Firstly, we demonstrate that it is possible to transform the disordered distribution of condensate droplets into ordered arrays on the chemically homogeneous but physically heterogeneous cavity-patterned surfaces, a phenomenon that has not been systematically investigated in a previous study. Such a disorder-to-order transition demands an exquisite competition between the length scales of droplets and cavities. In particular, the confinement effect imposed by patterned cavities should be well controlled to allow for the energetically favorable transition. This study would not only enrich our fundamental understanding of the interplay between droplets dynamics and surface topography, but also provide guidance for the design of surface topography for many practical applications.

Secondly, inspired by the cuticles of springtails, we designed and fabricated hierarchical doubly reentrant structures by direct laser writing lithography technique, which solves the dilemma between high static repellency and pressure resistance. The top layer of the hierarchical structures is designed to have smallest size, which serves to minimize the liquid-solid contact area to preserve a high static repellency, while the lower layer with a larger cover could further enhance the pressure resistance. Such hierarchical structures well overcome the limitation of conventional single layered structures, and thus would provide important insight for the development of novel biomimetic structures.

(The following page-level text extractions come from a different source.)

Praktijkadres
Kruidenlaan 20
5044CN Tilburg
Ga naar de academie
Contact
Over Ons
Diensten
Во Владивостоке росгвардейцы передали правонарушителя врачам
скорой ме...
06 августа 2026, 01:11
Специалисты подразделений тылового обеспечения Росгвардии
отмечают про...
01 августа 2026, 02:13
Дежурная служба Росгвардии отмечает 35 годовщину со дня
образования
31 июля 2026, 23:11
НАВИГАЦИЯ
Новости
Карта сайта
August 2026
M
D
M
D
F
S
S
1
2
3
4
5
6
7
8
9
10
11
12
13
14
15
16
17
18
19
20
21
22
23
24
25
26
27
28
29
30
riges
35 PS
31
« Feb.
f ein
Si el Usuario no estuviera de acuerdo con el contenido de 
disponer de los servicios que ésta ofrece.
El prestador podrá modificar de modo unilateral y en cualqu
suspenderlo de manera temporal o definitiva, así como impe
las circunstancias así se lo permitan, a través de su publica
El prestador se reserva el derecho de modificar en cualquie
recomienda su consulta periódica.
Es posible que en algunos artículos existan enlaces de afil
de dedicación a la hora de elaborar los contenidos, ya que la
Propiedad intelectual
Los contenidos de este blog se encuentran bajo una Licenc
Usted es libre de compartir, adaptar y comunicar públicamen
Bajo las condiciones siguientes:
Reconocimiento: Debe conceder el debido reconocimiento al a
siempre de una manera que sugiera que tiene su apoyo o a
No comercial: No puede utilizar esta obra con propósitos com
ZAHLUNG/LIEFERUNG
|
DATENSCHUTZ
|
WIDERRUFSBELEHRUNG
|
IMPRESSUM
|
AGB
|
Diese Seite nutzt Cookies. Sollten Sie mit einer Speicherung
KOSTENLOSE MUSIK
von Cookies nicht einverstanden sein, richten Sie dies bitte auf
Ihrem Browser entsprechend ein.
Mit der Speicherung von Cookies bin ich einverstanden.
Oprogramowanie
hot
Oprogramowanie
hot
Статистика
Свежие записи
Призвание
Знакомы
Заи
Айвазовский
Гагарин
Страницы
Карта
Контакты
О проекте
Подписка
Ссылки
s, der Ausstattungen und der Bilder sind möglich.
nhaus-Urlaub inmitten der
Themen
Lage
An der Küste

Finally, we developed a technique to replicate the sophisticated natural and biomimetic structures based on configurable, elastic crack engineering, which transforms the detrimental crack effect into a powerful tool for the faithful, scalable, and cost-effective fabrication of various hierarchical structures on a wide range of engineering materials. The use of crack engineering dramatically enriches the freedom and flexibility in the design of materials to mimic various natural living organisms, and paves the road for translating nature’s inspirations into real-world applications.